For the past months, OFE has been involved in an intensive research process regarding the various arguments and approaches relating to text and data mining (TDM) in Europe, which culminated with the paper published today, titled “An analytical review of text and data mining practices and approaches in Europe”.
We have done an extensive desk research, including most of the benchmark reports, such as the European Commission funded Expert Group Report (2014), the study by De Wolf and Partners (2014), the UK IPO’s ‘Exceptions to Copyright’ brief (October 2014), as well as numerous other reports, position papers, articles and blog posts. The initial findings have been discussed at the Round Table that OFE organised in October 2015, the conclusions of which are available in the follow-up White Paper. The desk research and Round Table discussions have been complemented by a series of interviews with academics, researchers, start-ups, and more established companies (including publishers and infrastructure providers)
This paper does not limit itself at pointing to the various challenges faced by mostly all stakeholders, but it also provides policy recommendations based on what we concluded from the research process.
Some of the conclusions that we have drawn:
The Commission needs to provide coherence and harmonisation for TDM across Europe, through a regulatory intervention proportional to the benefits of TDM and the costs of non-intervention.
The Commission should aim to achieve coherence in the legal provisions which it seeks to apply to TDM, with no consideration of ‘commercial’ versus ‘non-commercial’ purposes. Europe needs a regime which enables any researcher, citizen, company or other entity to engage in TDM activities, using material to which they have lawful access. The exact commercial rewards can be managed at subsequent stages, depending on the implementation of the mining outcome. The protection could be considered at the point at which some clearly commercially beneficial project, product, service, business or company has emerged.

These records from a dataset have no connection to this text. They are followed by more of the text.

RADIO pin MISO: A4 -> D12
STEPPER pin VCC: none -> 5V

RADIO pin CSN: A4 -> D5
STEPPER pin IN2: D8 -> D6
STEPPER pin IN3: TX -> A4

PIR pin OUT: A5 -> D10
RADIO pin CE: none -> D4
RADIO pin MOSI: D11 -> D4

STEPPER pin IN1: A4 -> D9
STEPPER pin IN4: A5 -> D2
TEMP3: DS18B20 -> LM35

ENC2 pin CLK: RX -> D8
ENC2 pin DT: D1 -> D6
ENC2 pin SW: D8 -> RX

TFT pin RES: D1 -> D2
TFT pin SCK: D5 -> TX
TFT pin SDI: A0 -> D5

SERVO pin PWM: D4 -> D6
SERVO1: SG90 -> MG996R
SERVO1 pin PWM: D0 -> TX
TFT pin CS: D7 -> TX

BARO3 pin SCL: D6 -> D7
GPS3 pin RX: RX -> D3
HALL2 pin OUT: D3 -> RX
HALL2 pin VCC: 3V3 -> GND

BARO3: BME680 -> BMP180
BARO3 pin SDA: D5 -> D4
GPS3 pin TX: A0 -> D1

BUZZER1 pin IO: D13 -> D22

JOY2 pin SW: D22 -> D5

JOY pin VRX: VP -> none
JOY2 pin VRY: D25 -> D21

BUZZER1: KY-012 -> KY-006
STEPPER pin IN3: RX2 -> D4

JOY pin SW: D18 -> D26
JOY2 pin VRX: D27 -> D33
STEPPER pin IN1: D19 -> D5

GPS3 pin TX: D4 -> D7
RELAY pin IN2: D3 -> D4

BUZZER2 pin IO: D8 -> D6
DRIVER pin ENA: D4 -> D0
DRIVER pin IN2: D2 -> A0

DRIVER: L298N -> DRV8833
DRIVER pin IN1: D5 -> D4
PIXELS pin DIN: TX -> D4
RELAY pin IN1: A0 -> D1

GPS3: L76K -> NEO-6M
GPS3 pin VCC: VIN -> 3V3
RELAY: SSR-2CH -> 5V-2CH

A generalised exception for TDM represents the needed liberalised approach, allowing everyone to decide what to do with their content. Many voices echo the fact that licences are not an alternative to a mandatory exception.
Being aware that publishers do not always push for a licensing approach purely out of a desire to maximise the royalties that they receive, but also fears of overloading (or even blocking) the publisher’s website or other servers as a consequence of having allowed too much traffic, a balance should be found between the measures imposed by publishers to avoid website/server overload or piracy and the actual needs of the miners.
Even if TDM is to be allowed through a generalised exception, APIs will still be needed to do the actual mining. Trusted third party platforms could provide a middle ground where publishers feel more confident that their content is not about to be misappropriated, and where miners feel they can engage in TDM without their project being put at risk of plagiarism or other sharp practice.
In order to be sustainable and to avoid the need for future legislative updates, the provision should be drafted in neutral terms, sufficient to withstand the passage of time and likely evolution of the associated technology.
Bringing all stakeholders around the table appeared to be something necessary in view of the legislative decision-making process, not least because there remains a degree of mistrust between some publishers and some researchers. Sometimes the presence of diverging interests can motivate such tension, but in other cases there can indeed be factors or aspects to which one category of stakeholder rightfully points, but which are not always foreseeable or even obvious for other categories of stakeholder.